The design team is creating the snakes with plastic skins, which rustle when they move. “I’m quite excited by this,” says Zhen. “It’s very tactile and you can touch the violence in the environment.”
The Lullaby is for everyone, says Zhen. “We have been thinking about ‘mother’ as loving and caring, but there are two sides to this. Our opera starts off with the mother in a very shadowy place, singing sadly. It is a source of anguish to [her] that there is something she is unable or unwilling to confront. We also liked the themes of repression of guilt and unacknowledged desires, which are central to our exploration of the complexities of motherhood.”
A Future for Opera?
The composers are unanimous that working with Hume – a first for all of them – has been an exceptional learning and creative process.
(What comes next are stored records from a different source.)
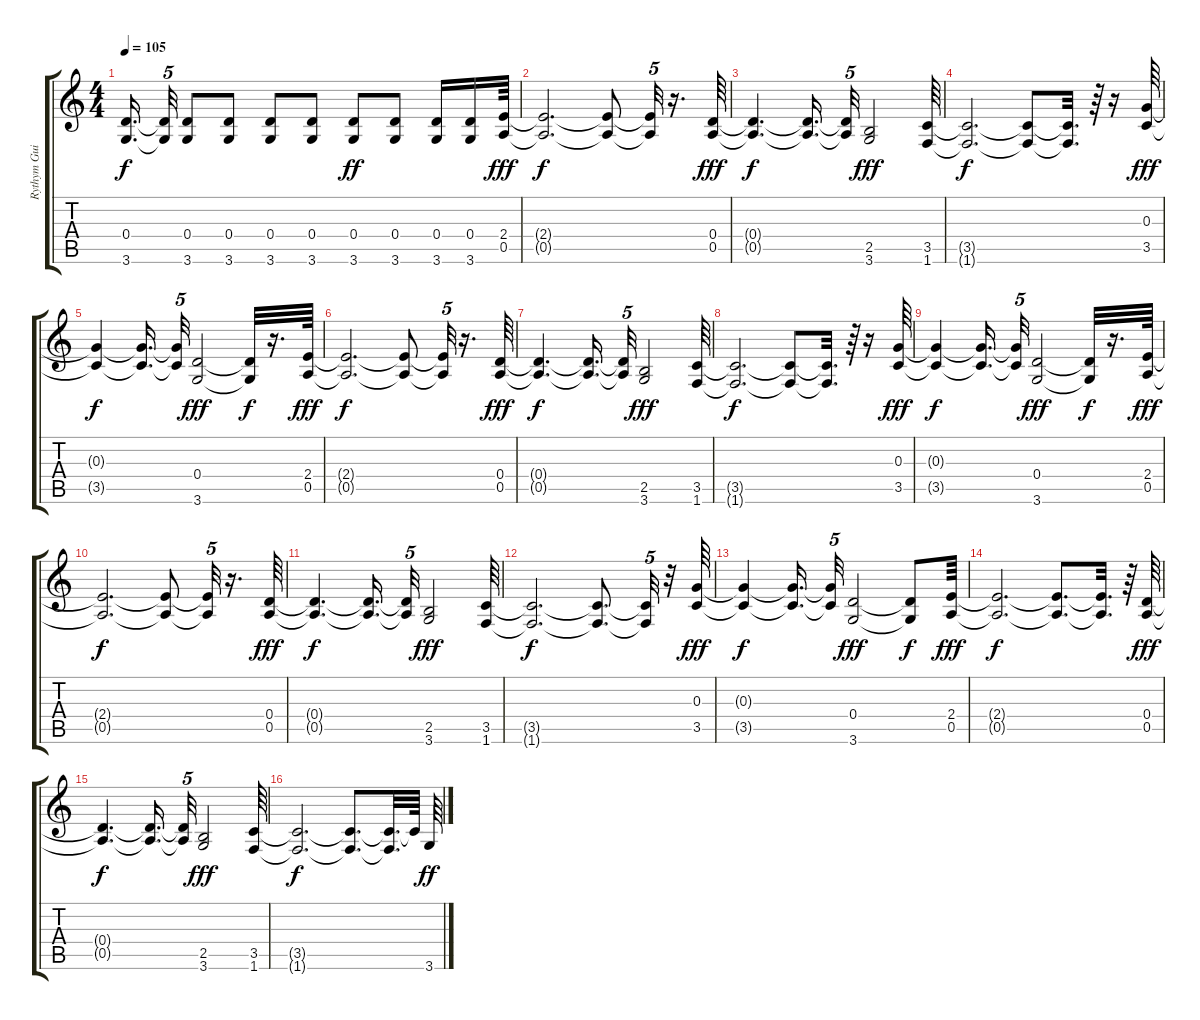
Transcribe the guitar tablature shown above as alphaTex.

\track ("Rythym Guitar" "Rythym Gui") {instrument overdrivenguitar}
\staff {score tabs}
\tuning (E4 B3 G3 D3 A2 E2) {hide}
\ts (4 4)
\tempo 105
\clef g2
\ks c
(0.4{t} 3.6{t}).16{d dy f beam splitsecondary} (0.4{t} 3.6{t}).32{tu (5 4)} (0.4 3.6).8 (0.4 3.6).8 (0.4 3.6).8 (0.4 3.6).8 (0.4 3.6).8{dy ff} (0.4 3.6).8 (0.4 3.6).16 (0.4 3.6).16 (2.4 0.5).64{dy fff} |
(2.4{t} 0.5{t}).2{d dy f} (2.4{t} 0.5{t}).8 (2.4{t} 0.5{t}).32{tu (5 4)} r.16{d} (0.4 0.5).64{dy fff} |
(0.4{t} 0.5{t}).4{d dy f} (0.4{t} 0.5{t}).16{d} (0.4{t} 0.5{t}).32{tu (5 4)} (2.5 3.6).2{dy fff} (3.5 1.6).64 |
(3.5{t} 1.6{t}).2{d dy f} (3.5{t} 1.6{t}).8 (3.5{t} 1.6{t}).32{d} r.64 r.16 (0.3 3.5).64{dy fff} |
(0.3{t} 3.5{t}).4{dy f} (0.3{t} 3.5{t}).16{d} (0.3{t} 3.5{t}).32{tu (5 4)} (0.4 3.6).2{dy fff} (0.4{t} 3.6{t}).32{dy f} r.16{d} (2.4 0.5).64{dy fff} |
(2.4{t} 0.5{t}).2{d dy f} (2.4{t} 0.5{t}).8 (2.4{t} 0.5{t}).32{tu (5 4)} r.16{d} (0.4 0.5).64{dy fff} |
(0.4{t} 0.5{t}).4{d dy f} (0.4{t} 0.5{t}).16{d} (0.4{t} 0.5{t}).32{tu (5 4)} (2.5 3.6).2{dy fff} (3.5 1.6).64 |
(3.5{t} 1.6{t}).2{d dy f} (3.5{t} 1.6{t}).8 (3.5{t} 1.6{t}).32{d} r.64 r.16 (0.3 3.5).64{dy fff} |
(0.3{t} 3.5{t}).4{dy f} (0.3{t} 3.5{t}).16{d} (0.3{t} 3.5{t}).32{tu (5 4)} (0.4 3.6).2{dy fff} (0.4{t} 3.6{t}).32{dy f} r.16{d} (2.4 0.5).64{dy fff} |
(2.4{t} 0.5{t}).2{d dy f} (2.4{t} 0.5{t}).8 (2.4{t} 0.5{t}).32{tu (5 4)} r.16{d} (0.4 0.5).64{dy fff} |
(0.4{t} 0.5{t}).4{d dy f} (0.4{t} 0.5{t}).16{d} (0.4{t} 0.5{t}).32{tu (5 4)} (2.5 3.6).2{dy fff} (3.5 1.6).64 |
(3.5{t} 1.6{t}).2{d dy f} (3.5{t} 1.6{t}).8{d} (3.5{t} 1.6{t}).32{tu (5 4)} r.32 (0.3 3.5).64{dy fff} |
(0.3{t} 3.5{t}).4{dy f} (0.3{t} 3.5{t}).16{d} (0.3{t} 3.5{t}).32{tu (5 4)} (0.4 3.6).2{dy fff} (0.4{t} 3.6{t}).8{dy f} (2.4 0.5).64{dy fff} |
(2.4{t} 0.5{t}).2{d dy f} (2.4{t} 0.5{t}).8{d} (2.4{t} 0.5{t}).32{d} r.64 (0.4 0.5).64{dy fff} |
(0.4{t} 0.5{t}).4{d dy f} (0.4{t} 0.5{t}).16{d} (0.4{t} 0.5{t}).32{tu (5 4)} (2.5 3.6).2{dy fff} (3.5 1.6).64 |
(3.5{t} 1.6{t}).2{d dy f} (3.5{t} 1.6{t}).8{d} (3.5{t} 1.6{t}).32{d} 3.5{t}.64 3.6.64{dy ff}
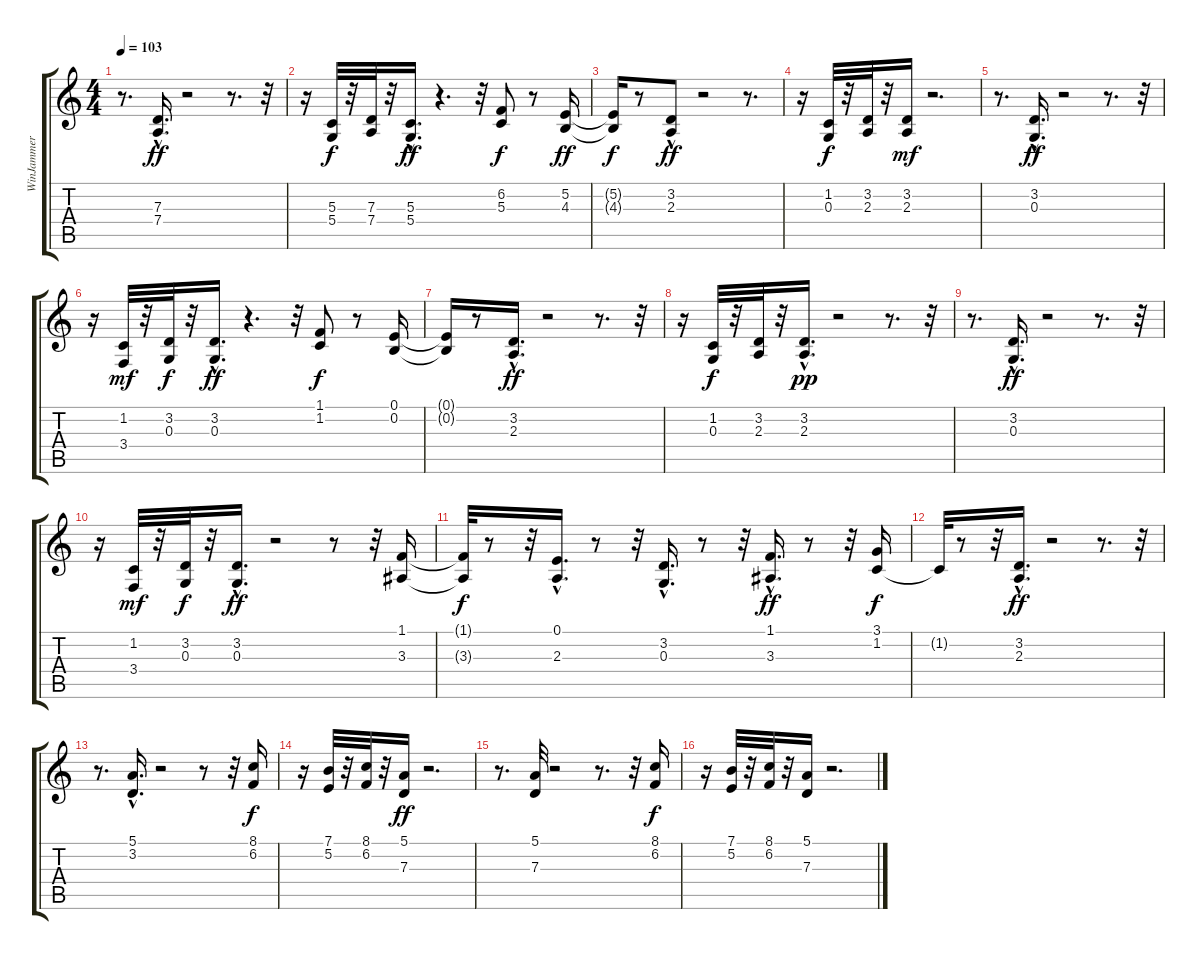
\track ("WinJammer Demo" "WinJammer ") {instrument electricpiano2}
\staff {score tabs}
\tuning (E4 B3 G3 D3 A2 E2) {hide}
\ts (4 4)
\tempo 103
\clef g2
\ks c
r.8{d dy f} (7.3{hac} 7.4{hac}).16{d dy ff} r.2 r.8{d} r.32 |
r.16 (5.3 5.4).32{dy f} r.32 (7.3 7.4).32 r.32 (5.3 5.4{hac}).16{d dy ff} r.4{d} r.32 (6.2 5.3).8{dy f} r.8 (5.2 4.3).16{dy ff} |
(5.2{t} 4.3{t}).16{dy f} r.8 (3.2{hac} 2.3).8{dy ff} r.2 r.8{d} |
r.16 (1.2 0.3).32{dy f} r.32 (3.2 2.3).32 r.32 (3.2 2.3).16{dy mf} r.2{d} |
r.8{d} (3.2{hac} 0.3{hac}).16{d dy ff} r.2 r.8{d} r.32 |
r.16 (1.2 3.4).32{dy mf} r.32 (3.2 0.3).32{dy f} r.32 (3.2{hac} 0.3{hac}).16{d dy ff} r.4{d} r.32 (1.1 1.2).8{dy f} r.8 (0.1 0.2).16 |
(0.1{t} 0.2{t}).16 r.8 (3.2{hac} 2.3{hac}).16{d dy ff} r.2 r.8{d} r.32 |
r.16 (1.2 0.3).32{dy f} r.32 (3.2 2.3).32 r.32 (3.2{hac} 2.3{hac}).16{d dy pp} r.2 r.8{d} r.32 |
r.8{d} (3.2{hac} 0.3{hac}).16{d dy ff} r.2 r.8{d} r.32 |
r.16 (1.2 3.4).32{dy mf} r.32 (3.2 0.3).32{dy f} r.32 (3.2{hac} 0.3{hac}).16{d dy ff} r.2 r.8 r.32 (1.1 3.3).16 |
(1.1{t} 3.3{t}).32{dy f} r.8 r.32 (0.1 2.3{hac}).16{d} r.8 r.32 (3.2 0.3{hac}).16{d} r.8 r.32 (1.1 3.3{hac}).16{d dy ff} r.8 r.32 (3.1 1.2).16{dy f} |
1.2{t}.32 r.8 r.32 (3.2{hac} 2.3{hac}).16{d dy ff} r.2 r.8{d} r.32 |
r.8{d} (5.1{hac} 3.2{hac}).16{d} r.2 r.8 r.32 (8.1 6.2).16{dy f} |
r.16 (7.1 5.2).32 r.32 (8.1 6.2).32 r.32 (5.1 7.3).16{dy ff} r.2{d} |
r.8{d} (5.1 7.3).32 r.2 r.8{d} r.32 (8.1 6.2).16{dy f} |
r.16 (7.1 5.2).32 r.32 (8.1 6.2).32 r.32 (5.1 7.3).16 r.2{d}
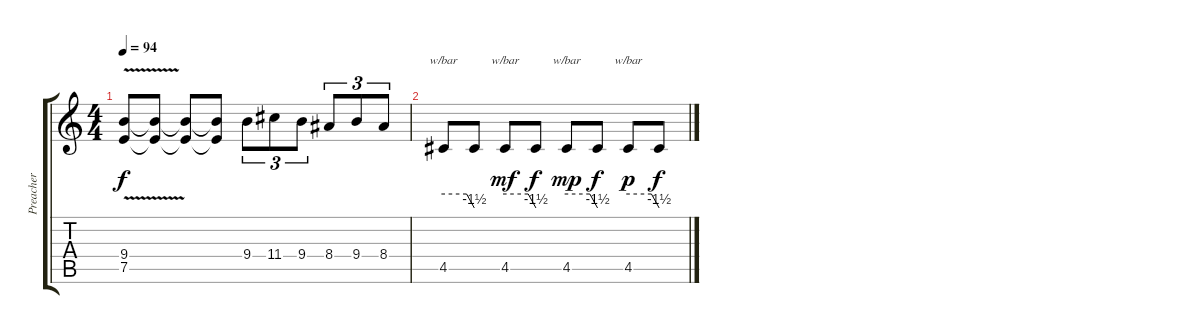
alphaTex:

\track ("Preacher" "Preacher") {instrument distortionguitar}
\staff {score tabs}
\tuning (E4 B3 G3 D3 A2 E2) {hide}
\ts (4 4)
\tempo 94
\clef g2
\ks c
(9.4{v} 7.5).8{dy f} (9.4{t} 7.5{t}).8 (9.4{t} 7.5{t}).8 (9.4{t} 7.5{t}).8 9.4.8{tu (3 2)} 11.4.8{tu (3 2)} 9.4.8{tu (3 2)} 8.4.8{tu (3 2)} 9.4.8{tu (3 2)} 8.4.8{tu (3 2)} |
4.5.8{tbe (custom default 0 0 45 0 60 -6)} 4.5{t}.8 4.5.8{tbe (custom default 0 0 45 0 60 -6) dy mf} 4.5{t}.8{dy f} 4.5.8{tbe (custom default 0 0 45 0 60 -6) dy mp} 4.5{t}.8{dy f} 4.5.8{tbe (custom default 0 0 45 0 60 -6) dy p} 4.5{t}.8{dy f}
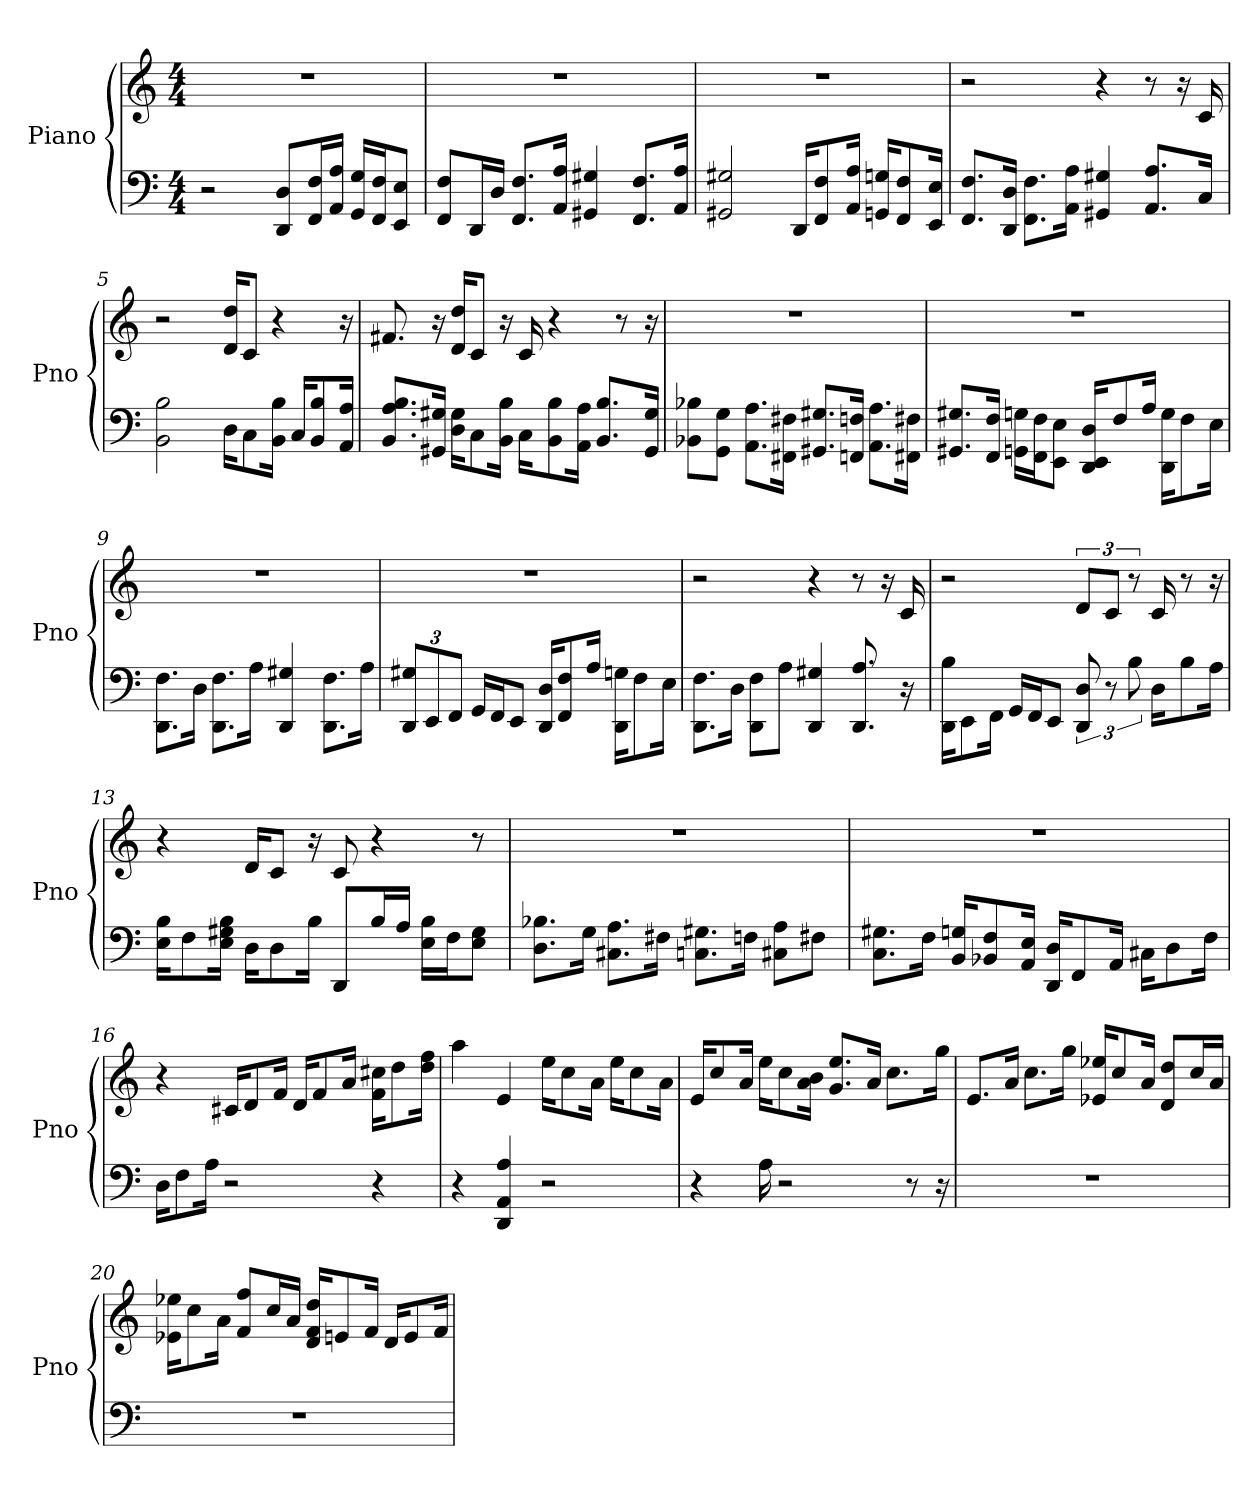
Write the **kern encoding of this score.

**kern	**kern
*part1	*part1
*staff2	*staff1
*I"Piano	*
*I'Pno	*
*clefF4	*clefG2
*k[]	*k[]
*C:	*C:
*M4/4	*M4/4
*MM128	*MM128
=1	=1
2r	1r
8DD/ 8D/L	.
16F/ 16FF/L	.
16A/ 16AA/JJ	.
16G/ 16GG/LL	.
16FF/ 16F/J	.
8E/ 8EE/J	.
=2	=2
8FF/ 8F/L	1r
16DD/L	.
16D/JJ	.
8.F/ 8.FF/L	.
16A/ 16AA/Jk	.
4GG# 4G#	.
8.FF/ 8.F/L	.
16A/ 16AA/Jk	.
=3	=3
2GG# 2G#	1r
16DD/KL	.
8FF/ 8F/	.
16AA/ 16A/Jk	.
16GG/ 16G/KL	.
8F/ 8FF/	.
16E/ 16EE/Jk	.
=4	=4
8.F/ 8.FF/L	2r
16D/ 16DD/Jk	.
8.F\ 8.FF\L	.
16AA\ 16A\Jk	.
4GG# 4G#	4r
8.AA/ 8.A/L	8r
.	16r
16C/Jk	16c
=5	=5
2BB 2B	2r
16D\KL	16dd/ 16d/KL
8C\	8c/J
16BB\ 16B\Jk	4r
16C/KL	.
8B/ 8BB/	.
16A/ 16AA/Jk	16r
=6	=6
8.BB/ 8.B/ 8.A/L	8.f#
16G#/ 16GG#/Jk	16r
16D\ 16G#\KL	16dd/ 16d/KL
8C\	8c/J
16BB\ 16B\Jk	16r
16C\KL	16c
8BB\ 8B\	4r
16AA\ 16A\Jk	.
8.BB/ 8.B/L	.
.	8r
16G#/ 16GG#/Jk	16r
=7	=7
8B-\ 8BB-\L	1r
8GG\ 8G\J	.
8.A\ 8.AA\L	.
16FF#\ 16F#\Jk	.
8.G#/ 8.GG#/L	.
16F/ 16FF/Jk	.
8.A\ 8.AA\L	.
16FF#\ 16F#\Jk	.
=8	=8
8.G#/ 8.GG#/L	1r
16F/ 16FF/Jk	.
16G\ 16GG\LL	.
16F\ 16FF\J	.
8EE\ 8E\J	.
16EE/ 16DD/ 16D/KL	.
8F/	.
16A/Jk	.
16G\ 16DD\KL	.
8F\	.
16E\Jk	.
=9	=9
8.F\ 8.DD\L	1r
16D\Jk	.
8.F\ 8.DD\L	.
16A\Jk	.
4DD 4G#	.
8.F\ 8.DD\L	.
16A\Jk	.
=10	=10
12G#/ 12DD/L	1r
12EE/	.
12FF/J	.
16GG/LL	.
16FF/J	.
8EE/J	.
16DD/ 16D/KL	.
8FF/ 8F/	.
16A/Jk	.
16G\ 16DD\KL	.
8F\	.
16E\Jk	.
=11	=11
8.F\ 8.DD\L	2r
16D\Jk	.
8F\ 8DD\L	.
8A\J	.
4G# 4DD	4r
8.A 8.DD	8r
.	16r
16r	16c
=12	=12
16B\ 16DD\KL	2r
8EE\	.
16FF\Jk	.
16GG/LL	.
16FF/J	.
8EE/J	.
12DD 12D	12d/L
12r	12c/J
12B	12r
16D\KL	16c
8B\	8r
16A\Jk	16r
=13	=13
16E\ 16B\KL	4r
8F\	.
16B\ 16E\ 16G#\Jk	.
16D\KL	16d/KL
8D\	8c/J
16B\Jk	16r
8DD/L	8c
16B/L	4r
16A/JJ	.
16E\ 16B\LL	.
16F\J	.
8E\ 8G#\J	8r
=14	=14
8.B-\ 8.D\L	1r
16G\Jk	.
8.A\ 8.C#\L	.
16F#\Jk	.
8.C\ 8.G#\L	.
16F\Jk	.
8A\ 8C#\L	.
8F#\J	.
=15	=15
8.C\ 8.G#\L	1r
16F\Jk	.
16BB/ 16G/KL	.
8BB-/ 8F/	.
16E/ 16AA/Jk	.
16D/ 16DD/KL	.
8FF/	.
16AA/Jk	.
16C#\KL	.
8D\	.
16F\Jk	.
=16	=16
16D\KL	4r
8F\	.
16A\Jk	.
2r	16c#/KL
.	8d/
.	16f/Jk
.	16d/KL
.	8f/
.	16a/Jk
4r	16f\ 16cc#\KL
.	8dd\
.	16dd\ 16ff\Jk
=17	=17
4r	4aa
4A 4DD 4AA	4e
2r	16ee\KL
.	8cc\
.	16a\Jk
.	16ee\KL
.	8cc\
.	16a\Jk
=18	=18
4r	16e/KL
.	8cc/
.	16a/Jk
16A	16ee\KL
2r	8cc\
.	16a\ 16b\Jk
.	8.g/ 8.ee/L
.	16a/Jk
.	8.cc\L
8r	.
16r	16gg\Jk
=19	=19
1r	8.e/L
.	16a/Jk
.	8.cc\L
.	16gg\Jk
.	16e-/ 16ee-/KL
.	8cc/
.	16a/Jk
.	8d/ 8dd/L
.	16cc/L
.	16a/JJ
=20	=20
1r	16ee-\ 16e-\KL
.	8cc\
.	16a\Jk
.	8f/ 8ff/L
.	16cc/L
.	16a/JJ
.	16dd/ 16d/ 16f/KL
.	8e/
.	16f/Jk
.	16d/KL
.	8e/
.	16f/Jk
=	=
*-	*-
In the hive of the opera workshop to which Hume brings abundant experience, the composers report that she questions, challenges, detects plot holes and provides ideas on structure and framework. Zhen is especially inspired and pays Hume the ultimate compliment when she says, “She is someone I want to be one day. She did some magical things in our workshop, like physical movements that immediately changed the way the singers sang. From her, I learned a lot about physicality, which can make such a huge difference to the music.”
Draguns says that Hume encouraged her to think more about her ideas and decisions surrounding the characters, creating more purpose in the drama. For O’Donoghue, Hume has been critical to how these operas have evolved, ensuring that the end product succeeds as a fully staged show.
The desire for change in opera is quickening. In August, composer Sally Whitwell won the 2024 Art Music Award for Work of the Year: Dramatic for Margaret and the Grey Mare, a “meta-opera” highlighting “colonialist racism and unquestioned misogyny in the canonical repertoire”.
In 2024, Opera Australia has presented five contemporary operas: Brett Dean’s Hamlet, Missy Mazzoli’s Breaking the Waves, Jonathan Mills’ Eucalyptus, Jack Symonds’ Gilgamesh and Joseph Twist’s Watershed – all living composers.
Draguns is confident about the future of opera. “Opera’s not going to die. It’s going to keep moving with new music created,” she says. “There is a misconception that contemporary composers write whacky, unapproachable material, but I think Mother will show four different ways that opera can be produced. And, regardless of style, it shows that opera is evolving and that it does have a future.”
Mother plays at the Parade Theatre, NIDA, Sydney, 28 October – 2 November.